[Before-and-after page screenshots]

# # # # #

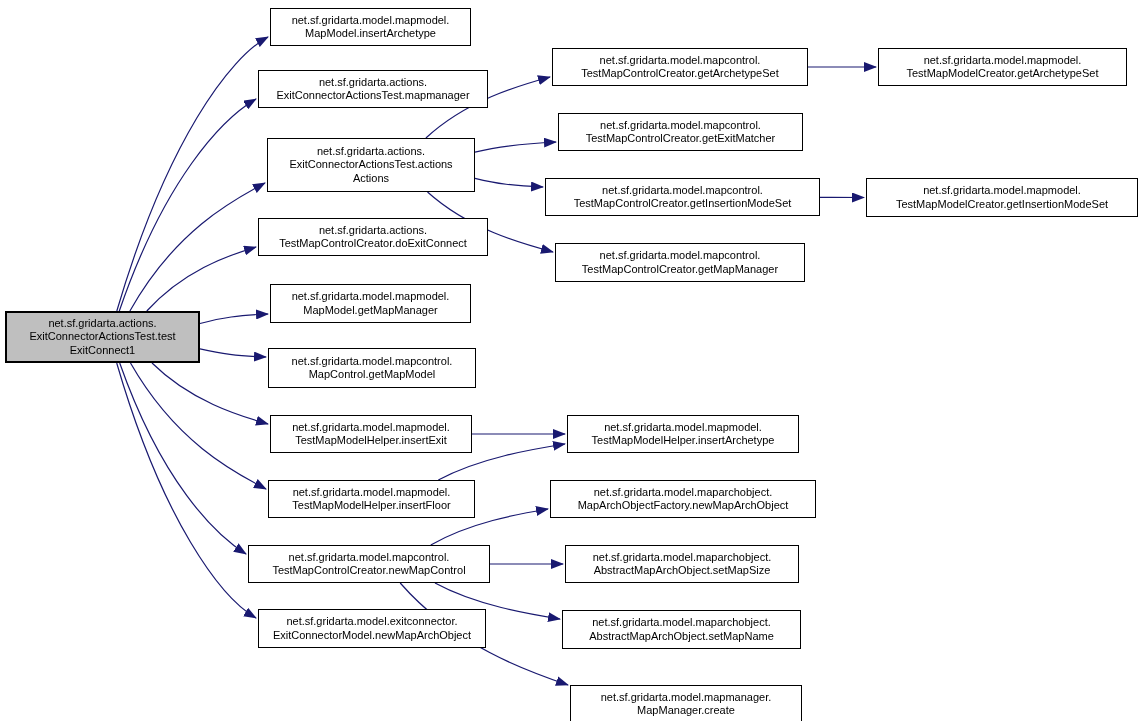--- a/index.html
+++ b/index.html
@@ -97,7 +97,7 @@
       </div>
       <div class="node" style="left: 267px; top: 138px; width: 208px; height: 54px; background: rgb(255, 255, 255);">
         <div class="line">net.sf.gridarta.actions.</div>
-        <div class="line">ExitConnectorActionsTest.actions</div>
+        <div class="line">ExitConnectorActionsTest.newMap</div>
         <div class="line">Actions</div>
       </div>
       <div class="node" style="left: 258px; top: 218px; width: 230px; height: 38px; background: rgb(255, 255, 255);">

# # # # #

Exercise aim: Pictures do not belong in the copy. Output all of the records exactly.

Task output:
--- a/index.html
+++ b/index.html
@@ -97,7 +97,7 @@
       </div>
       <div class="node" style="left: 267px; top: 138px; width: 208px; height: 54px; background: rgb(255, 255, 255);">
         <div class="line">net.sf.gridarta.actions.</div>
-        <div class="line">ExitConnectorActionsTest.actions</div>
+        <div class="line">ExitConnectorActionsTest.newMap</div>
         <div class="line">Actions</div>
       </div>
       <div class="node" style="left: 258px; top: 218px; width: 230px; height: 38px; background: rgb(255, 255, 255);">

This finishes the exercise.